(Collected data entries)
━━━━
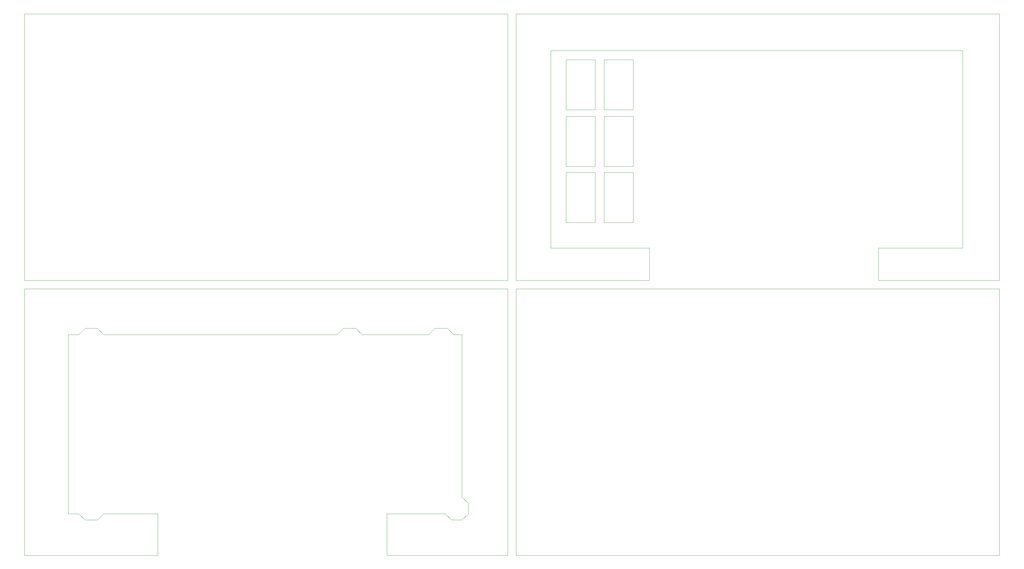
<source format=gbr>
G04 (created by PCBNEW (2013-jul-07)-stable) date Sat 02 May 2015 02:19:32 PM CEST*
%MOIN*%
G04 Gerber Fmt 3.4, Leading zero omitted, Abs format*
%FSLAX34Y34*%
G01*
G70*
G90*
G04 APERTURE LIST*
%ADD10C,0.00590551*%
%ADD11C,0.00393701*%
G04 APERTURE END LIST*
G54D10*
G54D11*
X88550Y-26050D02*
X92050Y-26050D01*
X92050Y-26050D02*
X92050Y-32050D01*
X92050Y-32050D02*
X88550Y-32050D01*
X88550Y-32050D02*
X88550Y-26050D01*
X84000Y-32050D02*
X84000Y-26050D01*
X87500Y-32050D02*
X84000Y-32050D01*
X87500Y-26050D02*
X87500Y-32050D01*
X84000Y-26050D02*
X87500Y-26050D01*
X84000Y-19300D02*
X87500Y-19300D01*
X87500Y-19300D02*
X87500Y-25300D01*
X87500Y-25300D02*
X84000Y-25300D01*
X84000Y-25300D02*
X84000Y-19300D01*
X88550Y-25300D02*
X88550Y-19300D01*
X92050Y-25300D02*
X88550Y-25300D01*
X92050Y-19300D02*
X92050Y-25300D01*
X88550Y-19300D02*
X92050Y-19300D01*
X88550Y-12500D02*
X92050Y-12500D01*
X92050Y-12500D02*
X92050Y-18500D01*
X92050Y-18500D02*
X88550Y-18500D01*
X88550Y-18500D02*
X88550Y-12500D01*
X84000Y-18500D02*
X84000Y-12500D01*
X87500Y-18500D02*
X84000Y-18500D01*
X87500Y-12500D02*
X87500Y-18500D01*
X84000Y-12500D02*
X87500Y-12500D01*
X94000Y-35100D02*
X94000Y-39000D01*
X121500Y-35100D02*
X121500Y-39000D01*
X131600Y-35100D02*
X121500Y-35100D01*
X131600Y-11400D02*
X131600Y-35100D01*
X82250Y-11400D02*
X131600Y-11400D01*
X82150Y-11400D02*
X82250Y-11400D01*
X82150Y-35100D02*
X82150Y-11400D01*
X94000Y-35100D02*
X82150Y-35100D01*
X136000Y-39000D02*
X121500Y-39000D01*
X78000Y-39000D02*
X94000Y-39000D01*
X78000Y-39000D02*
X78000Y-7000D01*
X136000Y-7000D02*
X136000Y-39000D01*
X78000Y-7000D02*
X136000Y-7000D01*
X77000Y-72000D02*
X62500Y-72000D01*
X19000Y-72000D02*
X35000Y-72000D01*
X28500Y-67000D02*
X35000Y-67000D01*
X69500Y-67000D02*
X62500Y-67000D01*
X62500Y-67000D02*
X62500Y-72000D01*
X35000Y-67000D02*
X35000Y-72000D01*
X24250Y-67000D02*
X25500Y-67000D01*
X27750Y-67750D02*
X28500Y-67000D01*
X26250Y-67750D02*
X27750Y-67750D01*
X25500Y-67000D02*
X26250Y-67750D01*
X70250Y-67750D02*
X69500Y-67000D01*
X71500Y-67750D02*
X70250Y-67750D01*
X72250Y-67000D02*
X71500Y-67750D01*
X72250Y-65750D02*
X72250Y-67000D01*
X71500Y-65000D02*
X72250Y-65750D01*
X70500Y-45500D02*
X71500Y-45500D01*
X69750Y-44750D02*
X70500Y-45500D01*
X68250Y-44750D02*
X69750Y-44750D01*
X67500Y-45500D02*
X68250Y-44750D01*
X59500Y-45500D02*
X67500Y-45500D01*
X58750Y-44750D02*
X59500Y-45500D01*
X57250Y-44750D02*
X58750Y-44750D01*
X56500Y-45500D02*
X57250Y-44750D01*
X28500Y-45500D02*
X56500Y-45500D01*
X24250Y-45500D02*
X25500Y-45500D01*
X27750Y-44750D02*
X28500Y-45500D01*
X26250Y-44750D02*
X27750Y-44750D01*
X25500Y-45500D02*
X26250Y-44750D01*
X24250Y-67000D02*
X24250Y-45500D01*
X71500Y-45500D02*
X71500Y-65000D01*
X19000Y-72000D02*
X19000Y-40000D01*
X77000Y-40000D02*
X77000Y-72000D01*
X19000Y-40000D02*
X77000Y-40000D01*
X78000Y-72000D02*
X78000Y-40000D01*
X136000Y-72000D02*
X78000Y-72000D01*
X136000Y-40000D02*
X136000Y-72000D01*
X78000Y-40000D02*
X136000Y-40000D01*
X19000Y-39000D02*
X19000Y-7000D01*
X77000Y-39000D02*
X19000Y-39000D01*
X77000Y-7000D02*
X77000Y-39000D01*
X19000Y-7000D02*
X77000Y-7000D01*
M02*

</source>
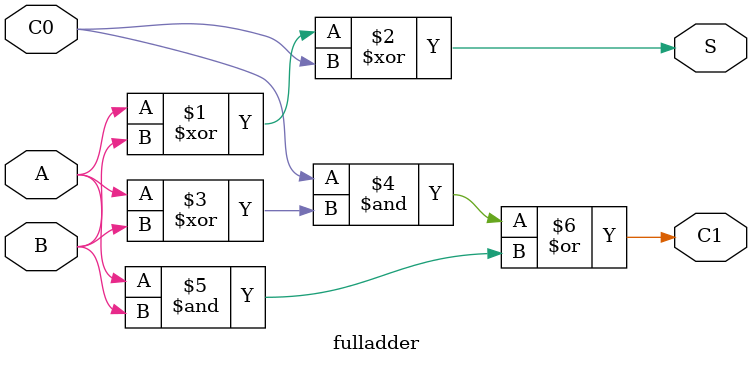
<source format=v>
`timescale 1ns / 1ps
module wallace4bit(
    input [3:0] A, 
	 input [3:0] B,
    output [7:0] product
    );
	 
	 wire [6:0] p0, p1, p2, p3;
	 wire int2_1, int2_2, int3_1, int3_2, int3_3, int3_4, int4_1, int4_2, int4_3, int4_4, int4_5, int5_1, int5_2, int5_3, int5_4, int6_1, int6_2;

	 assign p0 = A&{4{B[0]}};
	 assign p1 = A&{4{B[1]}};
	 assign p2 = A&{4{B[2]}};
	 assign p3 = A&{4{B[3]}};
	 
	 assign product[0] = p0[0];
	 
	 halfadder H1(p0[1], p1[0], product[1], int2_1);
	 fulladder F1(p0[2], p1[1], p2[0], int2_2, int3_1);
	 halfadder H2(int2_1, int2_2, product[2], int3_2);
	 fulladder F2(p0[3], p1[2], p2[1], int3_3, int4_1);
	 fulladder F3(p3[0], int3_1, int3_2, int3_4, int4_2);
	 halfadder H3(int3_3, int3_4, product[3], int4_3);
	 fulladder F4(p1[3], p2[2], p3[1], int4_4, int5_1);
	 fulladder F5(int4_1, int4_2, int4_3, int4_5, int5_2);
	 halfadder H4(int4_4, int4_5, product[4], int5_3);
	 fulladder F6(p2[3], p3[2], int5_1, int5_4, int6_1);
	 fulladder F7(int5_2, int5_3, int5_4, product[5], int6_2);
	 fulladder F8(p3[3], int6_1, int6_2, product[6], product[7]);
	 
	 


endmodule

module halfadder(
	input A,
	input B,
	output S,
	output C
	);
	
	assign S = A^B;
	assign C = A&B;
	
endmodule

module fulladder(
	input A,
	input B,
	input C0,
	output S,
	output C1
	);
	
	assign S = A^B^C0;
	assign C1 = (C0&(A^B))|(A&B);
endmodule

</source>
━━━━
▶ Task details: Set down the data exactly as it appears, without any images.

▶ Completed task:
<source format=gbr>
G04 (created by PCBNEW (2013-jul-07)-stable) date Sat 02 May 2015 02:19:32 PM CEST*
%MOIN*%
G04 Gerber Fmt 3.4, Leading zero omitted, Abs format*
%FSLAX34Y34*%
G01*
G70*
G90*
G04 APERTURE LIST*
%ADD10C,0.00590551*%
%ADD11C,0.00393701*%
G04 APERTURE END LIST*
G54D10*
G54D11*
X88550Y-26050D02*
X92050Y-26050D01*
X92050Y-26050D02*
X92050Y-32050D01*
X92050Y-32050D02*
X88550Y-32050D01*
X88550Y-32050D02*
X88550Y-26050D01*
X84000Y-32050D02*
X84000Y-26050D01*
X87500Y-32050D02*
X84000Y-32050D01*
X87500Y-26050D02*
X87500Y-32050D01*
X84000Y-26050D02*
X87500Y-26050D01*
X84000Y-19300D02*
X87500Y-19300D01*
X87500Y-19300D02*
X87500Y-25300D01*
X87500Y-25300D02*
X84000Y-25300D01*
X84000Y-25300D02*
X84000Y-19300D01*
X88550Y-25300D02*
X88550Y-19300D01*
X92050Y-25300D02*
X88550Y-25300D01*
X92050Y-19300D02*
X92050Y-25300D01*
X88550Y-19300D02*
X92050Y-19300D01*
X88550Y-12500D02*
X92050Y-12500D01*
X92050Y-12500D02*
X92050Y-18500D01*
X92050Y-18500D02*
X88550Y-18500D01*
X88550Y-18500D02*
X88550Y-12500D01*
X84000Y-18500D02*
X84000Y-12500D01*
X87500Y-18500D02*
X84000Y-18500D01*
X87500Y-12500D02*
X87500Y-18500D01*
X84000Y-12500D02*
X87500Y-12500D01*
X94000Y-35100D02*
X94000Y-39000D01*
X121500Y-35100D02*
X121500Y-39000D01*
X131600Y-35100D02*
X121500Y-35100D01*
X131600Y-11400D02*
X131600Y-35100D01*
X82250Y-11400D02*
X131600Y-11400D01*
X82150Y-11400D02*
X82250Y-11400D01*
X82150Y-35100D02*
X82150Y-11400D01*
X94000Y-35100D02*
X82150Y-35100D01*
X136000Y-39000D02*
X121500Y-39000D01*
X78000Y-39000D02*
X94000Y-39000D01*
X78000Y-39000D02*
X78000Y-7000D01*
X136000Y-7000D02*
X136000Y-39000D01*
X78000Y-7000D02*
X136000Y-7000D01*
X77000Y-72000D02*
X62500Y-72000D01*
X19000Y-72000D02*
X35000Y-72000D01*
X28500Y-67000D02*
X35000Y-67000D01*
X69500Y-67000D02*
X62500Y-67000D01*
X62500Y-67000D02*
X62500Y-72000D01*
X35000Y-67000D02*
X35000Y-72000D01*
X24250Y-67000D02*
X25500Y-67000D01*
X27750Y-67750D02*
X28500Y-67000D01*
X26250Y-67750D02*
X27750Y-67750D01*
X25500Y-67000D02*
X26250Y-67750D01*
X70250Y-67750D02*
X69500Y-67000D01*
X71500Y-67750D02*
X70250Y-67750D01*
X72250Y-67000D02*
X71500Y-67750D01*
X72250Y-65750D02*
X72250Y-67000D01*
X71500Y-65000D02*
X72250Y-65750D01*
X70500Y-45500D02*
X71500Y-45500D01*
X69750Y-44750D02*
X70500Y-45500D01*
X68250Y-44750D02*
X69750Y-44750D01*
X67500Y-45500D02*
X68250Y-44750D01*
X59500Y-45500D02*
X67500Y-45500D01*
X58750Y-44750D02*
X59500Y-45500D01*
X57250Y-44750D02*
X58750Y-44750D01*
X56500Y-45500D02*
X57250Y-44750D01*
X28500Y-45500D02*
X56500Y-45500D01*
X24250Y-45500D02*
X25500Y-45500D01*
X27750Y-44750D02*
X28500Y-45500D01*
X26250Y-44750D02*
X27750Y-44750D01*
X25500Y-45500D02*
X26250Y-44750D01*
X24250Y-67000D02*
X24250Y-45500D01*
X71500Y-45500D02*
X71500Y-65000D01*
X19000Y-72000D02*
X19000Y-40000D01*
X77000Y-40000D02*
X77000Y-72000D01*
X19000Y-40000D02*
X77000Y-40000D01*
X78000Y-72000D02*
X78000Y-40000D01*
X136000Y-72000D02*
X78000Y-72000D01*
X136000Y-40000D02*
X136000Y-72000D01*
X78000Y-40000D02*
X136000Y-40000D01*
X19000Y-39000D02*
X19000Y-7000D01*
X77000Y-39000D02*
X19000Y-39000D01*
X77000Y-7000D02*
X77000Y-39000D01*
X19000Y-7000D02*
X77000Y-7000D01*
M02*

</source>
<source format=v>
`timescale 1ns / 1ps
module wallace4bit(
    input [3:0] A, 
	 input [3:0] B,
    output [7:0] product
    );
	 
	 wire [6:0] p0, p1, p2, p3;
	 wire int2_1, int2_2, int3_1, int3_2, int3_3, int3_4, int4_1, int4_2, int4_3, int4_4, int4_5, int5_1, int5_2, int5_3, int5_4, int6_1, int6_2;

	 assign p0 = A&{4{B[0]}};
	 assign p1 = A&{4{B[1]}};
	 assign p2 = A&{4{B[2]}};
	 assign p3 = A&{4{B[3]}};
	 
	 assign product[0] = p0[0];
	 
	 halfadder H1(p0[1], p1[0], product[1], int2_1);
	 fulladder F1(p0[2], p1[1], p2[0], int2_2, int3_1);
	 halfadder H2(int2_1, int2_2, product[2], int3_2);
	 fulladder F2(p0[3], p1[2], p2[1], int3_3, int4_1);
	 fulladder F3(p3[0], int3_1, int3_2, int3_4, int4_2);
	 halfadder H3(int3_3, int3_4, product[3], int4_3);
	 fulladder F4(p1[3], p2[2], p3[1], int4_4, int5_1);
	 fulladder F5(int4_1, int4_2, int4_3, int4_5, int5_2);
	 halfadder H4(int4_4, int4_5, product[4], int5_3);
	 fulladder F6(p2[3], p3[2], int5_1, int5_4, int6_1);
	 fulladder F7(int5_2, int5_3, int5_4, product[5], int6_2);
	 fulladder F8(p3[3], int6_1, int6_2, product[6], product[7]);
	 
	 


endmodule

module halfadder(
	input A,
	input B,
	output S,
	output C
	);
	
	assign S = A^B;
	assign C = A&B;
	
endmodule

module fulladder(
	input A,
	input B,
	input C0,
	output S,
	output C1
	);
	
	assign S = A^B^C0;
	assign C1 = (C0&(A^B))|(A&B);
endmodule

</source>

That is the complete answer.